#### CONJUNTO DE EXERCÍCIOS
1) Segundo o excerto sobre previdência, de quem todos receberão valores proporcionais às contribuições pagas?
2) Liste todas as palavras do excerto sobre previdência terminadas em "-ção" ou "-ções".

Este pode ser diferenciado, se no curso do lapso temporal para aquisição do direito forem atendidos pressupostos pré-determinados, de acordo com a capacitação econômica da classe social em que se vive.

 

Melhor esclarecendo: se um empresário pode contribuir mais para uma previdência privada, fatalmente quando se aposentar receberá mais que o operário que não tinha condição de pagá-la; todavia, do Estado, todos receberão valores proporcionais às contribuições pagas e subordinados a uma norma igualitária.

#### TRECHO DOS DADOS
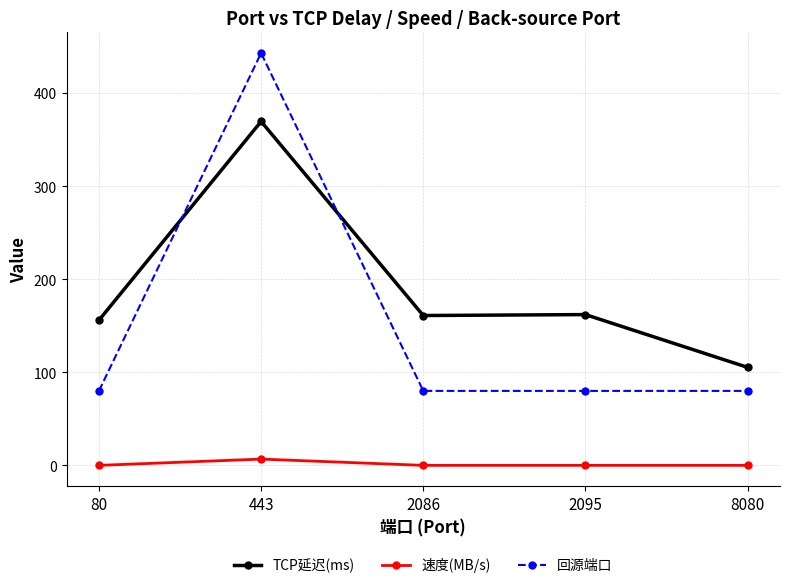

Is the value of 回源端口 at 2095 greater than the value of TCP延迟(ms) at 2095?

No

#### RESPOSTAS EM ORDEM
1) Do Estado.

2) aquisição, capacitação, condição, contribuições